Records supplied:
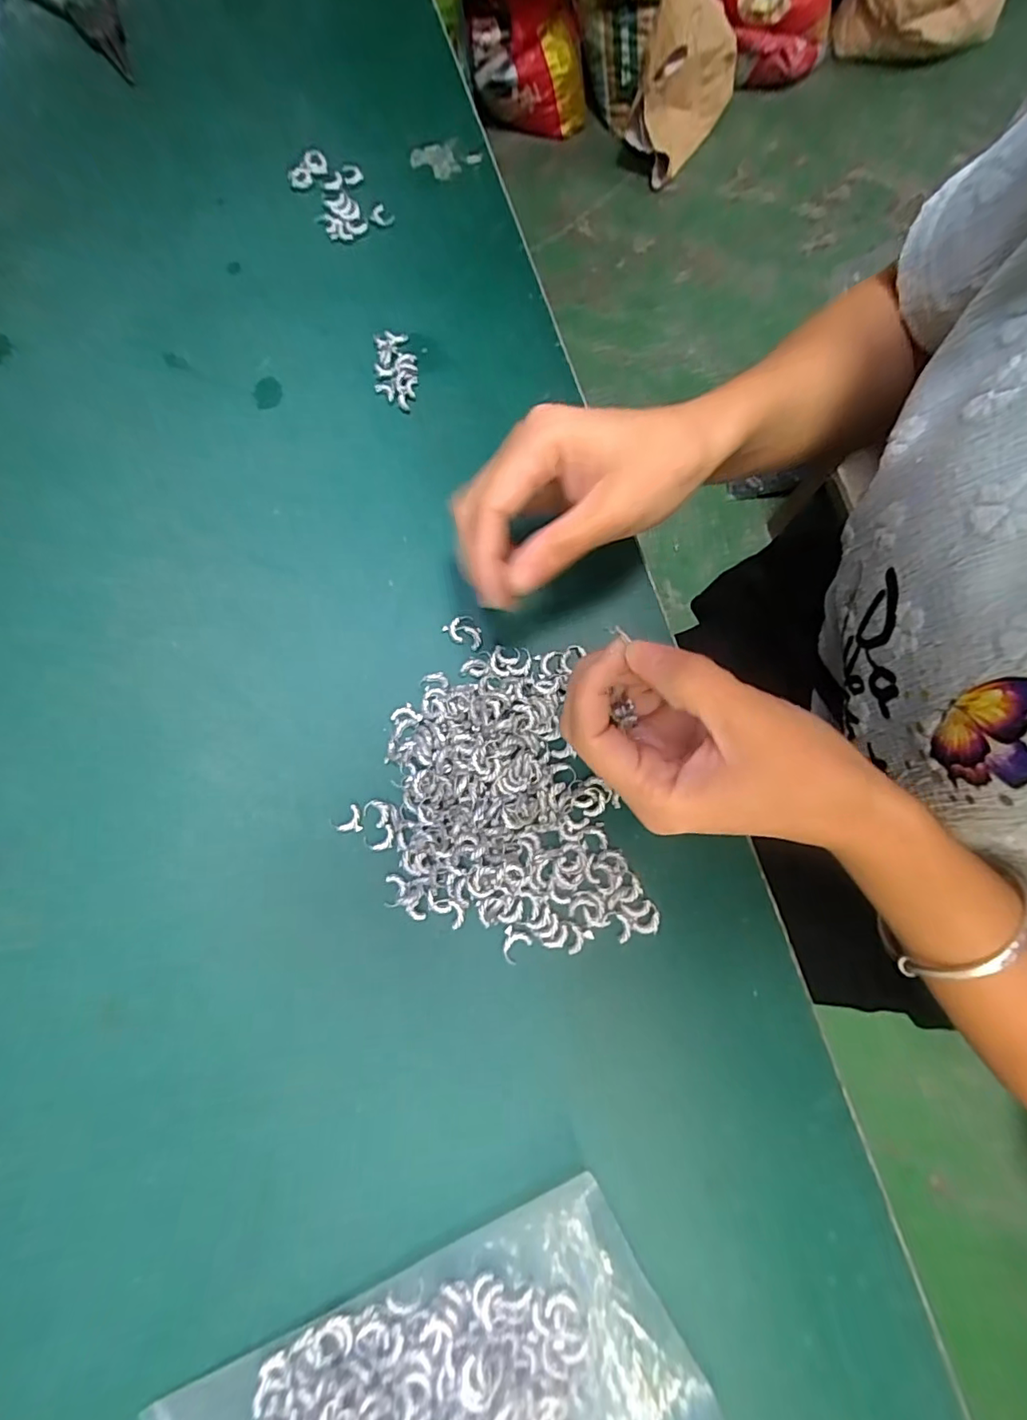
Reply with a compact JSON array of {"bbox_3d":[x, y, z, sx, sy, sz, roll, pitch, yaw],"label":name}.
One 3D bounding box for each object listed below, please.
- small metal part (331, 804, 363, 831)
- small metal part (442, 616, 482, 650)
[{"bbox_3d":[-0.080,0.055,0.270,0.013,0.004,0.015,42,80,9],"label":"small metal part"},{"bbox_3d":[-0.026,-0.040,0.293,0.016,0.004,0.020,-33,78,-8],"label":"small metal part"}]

...

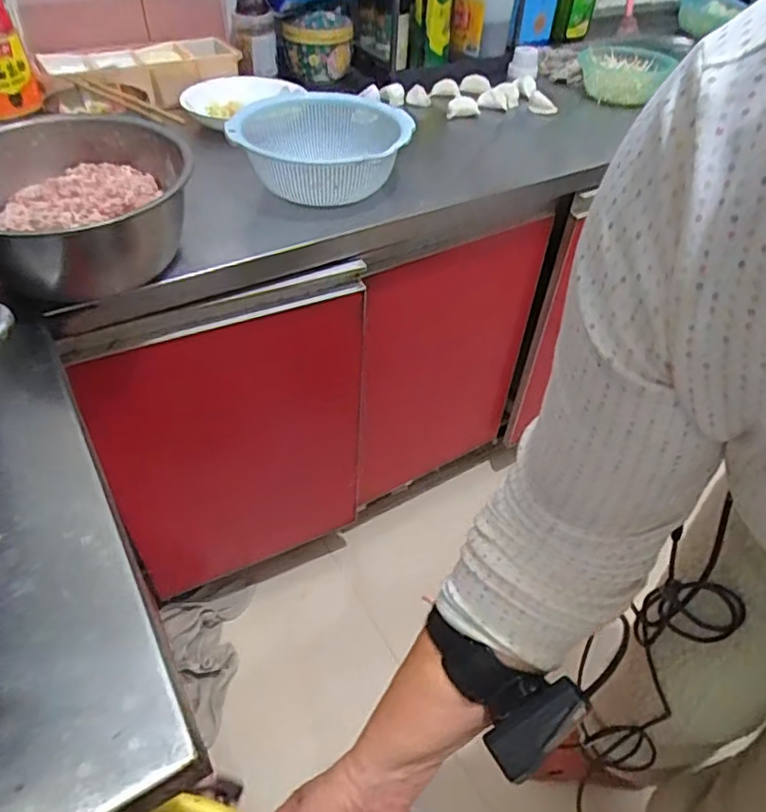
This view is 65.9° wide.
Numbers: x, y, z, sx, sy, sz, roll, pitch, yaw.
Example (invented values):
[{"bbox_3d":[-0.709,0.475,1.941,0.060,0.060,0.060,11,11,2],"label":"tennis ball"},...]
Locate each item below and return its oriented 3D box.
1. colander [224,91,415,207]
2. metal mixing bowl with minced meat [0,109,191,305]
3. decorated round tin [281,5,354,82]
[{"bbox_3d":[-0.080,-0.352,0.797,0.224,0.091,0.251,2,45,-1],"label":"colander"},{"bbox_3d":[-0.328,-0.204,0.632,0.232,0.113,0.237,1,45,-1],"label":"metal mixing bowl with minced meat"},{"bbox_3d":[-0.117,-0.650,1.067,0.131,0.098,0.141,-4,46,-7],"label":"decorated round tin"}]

Assignment: Search the data above for the word "roll". Copy each line it is in.

Answer to this problem:
Reply with a compact JSON array of {"bbox_3d":[x, y, z, sx, sy, sz, roll, pitch, yaw],"label":name}.
Numbers: x, y, z, sx, sy, sz, roll, pitch, yaw.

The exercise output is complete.